# Identifying Ford 7000?



## shawnbell (Jun 16, 2016)

Hello, I have recently bought what I was told is a Ford 7000 tractor. I'm trying to identify for sure if the tractor is a 7000 and what year it might be from the numbers I've found on the tractor.

On the 'drivers' side of the tractor on the engine / transmission are the numbers
D3 NN04024-AB
4F07 H.H

On the Left side of the tractor are the numbers
4J24
T3
D4NN6015
*F670200*

and just by the brake on the transmission is the number D2NN7006F.
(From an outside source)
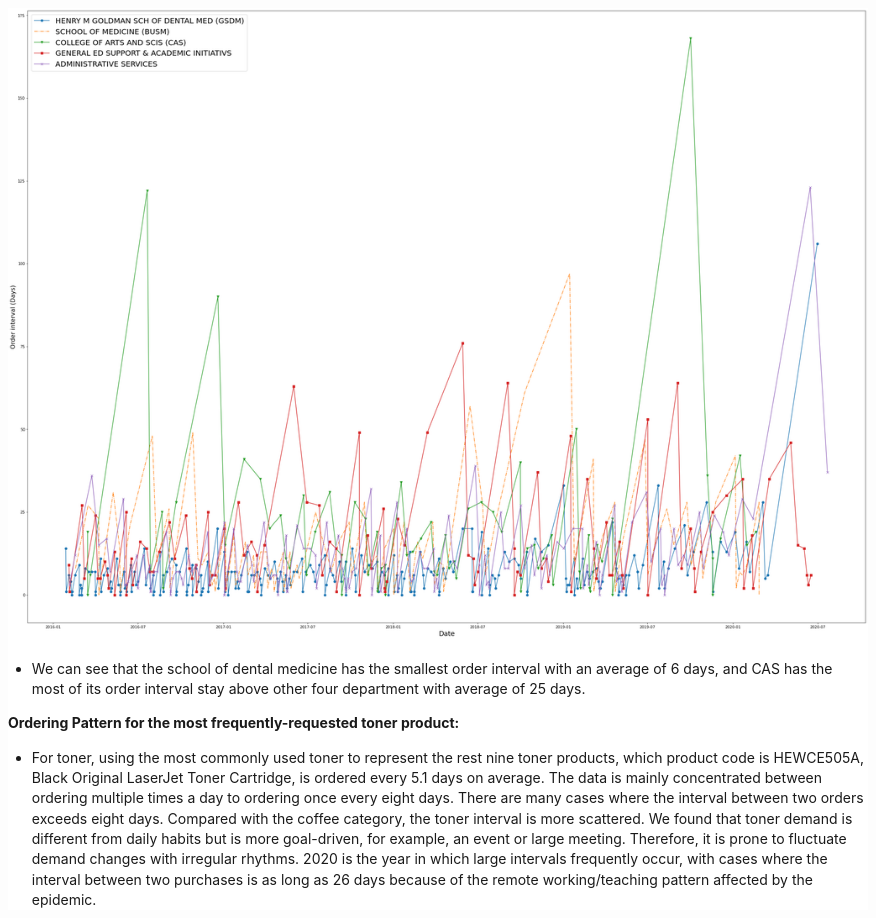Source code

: ![](../Deliverable%203/image/top-10-coffee-by-college.png)

- We can see that the school of dental medicine has the smallest order interval with an average of 6 days, and CAS has the most of its order interval stay above other four department with average of 25 days.

**Ordering Pattern for the most frequently-requested toner product:**

- For toner, using the most commonly used toner to represent the rest nine toner products, which product code is HEWCE505A, Black Original LaserJet Toner Cartridge, is ordered every 5.1 days on average. The data is mainly concentrated between ordering multiple times a day to ordering once every eight days. There are many cases where the interval between two orders exceeds eight days. Compared with the coffee category, the toner interval is more scattered. We found that toner demand is different from daily habits but is more goal-driven, for example, an event or large meeting. Therefore, it is prone to fluctuate demand changes with irregular rhythms. 2020 is the year in which large intervals frequently occur, with cases where the interval between two purchases is as long as 26 days because of the remote working/teaching pattern affected by the epidemic.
Any help would be appreciated as i'm new to the world of tractors. My dad had a 5000 when I was growing up, but sold it by the time I was 12, so never had much experience then with tractors, but I Love my 7000 or whatever it is and hope to restore it to good shape!
Thanks,
Shawn


----------



## JGPenfield (Mar 10, 2016)

Those numbers look like parts numbers. The model number and date code of your tractor should be located on the right hand side behind the starter. Look for the numbers and post a pic of the location


----------



## BigT (Sep 15, 2014)

Hello shawnbell,

Welcome to the tractor forum.

The numbers we need are stamped on a flat spot just above and behind the starter. They may be covered with dirt, rust or paint. You may need to use a wire brush to read them.


----------



## shawnbell (Jun 16, 2016)

Thanks for the Replies, I didn't know where to look exactly to find the serial number but now I've found it!
I've uploaded the image with the post, The numbers are as follows, best I can tell

Above the flat surface appears to be the code F1015M

Top number on the flat surface 4M16B
Bottom number on the flat surface *C449428*

I bought a can of spray paint to temporarily clean up some of the worst wore areas, makes the tractor look 100% better.
Thanks for the help
Shawn


----------



## sixbales (May 18, 2011)

Shawn,

Your tractor's numbers break down as follows:

*Model F1015M*
Model - F10 - Ford 7000 tractor, all purpose 
Engine - 1 - Diesel engine, 83 HP
PTO - 5 - Independent PTO 540/1000 rpm
Transmission - M - 16x4 manual transmission

*Manufacturing Code 4M16B*
Year - 4 - 1974
Date - M16 - December 16th
Crew - B - day crew

*Serial Number C449428*
C - Made in USA, S/N 449428 is consistent with late year 1974 manufacture.


----------



## shawnbell (Jun 16, 2016)

Thank you all for the assistance!


----------



## Ford 8210 (12 mo ago)

sixbales said:


> Shawn,
> 
> Your tractor's numbers break down as follows:
> 
> ...


Hello Shawn, Do you believe that the F10 Code would also rule for European production? Mine's is from Antwerp, .. Thanks a lot for your assistance!


----------



## Jody virk (9 mo ago)

sixbales said:


> Shawn,
> 
> Your tractor's numbers break down as follows:
> 
> ...


Hello there 
I can’t find the year of my tractor I want to restore it just want to make sure it’s a 7000 for real my serial # is C395047
TIA


----------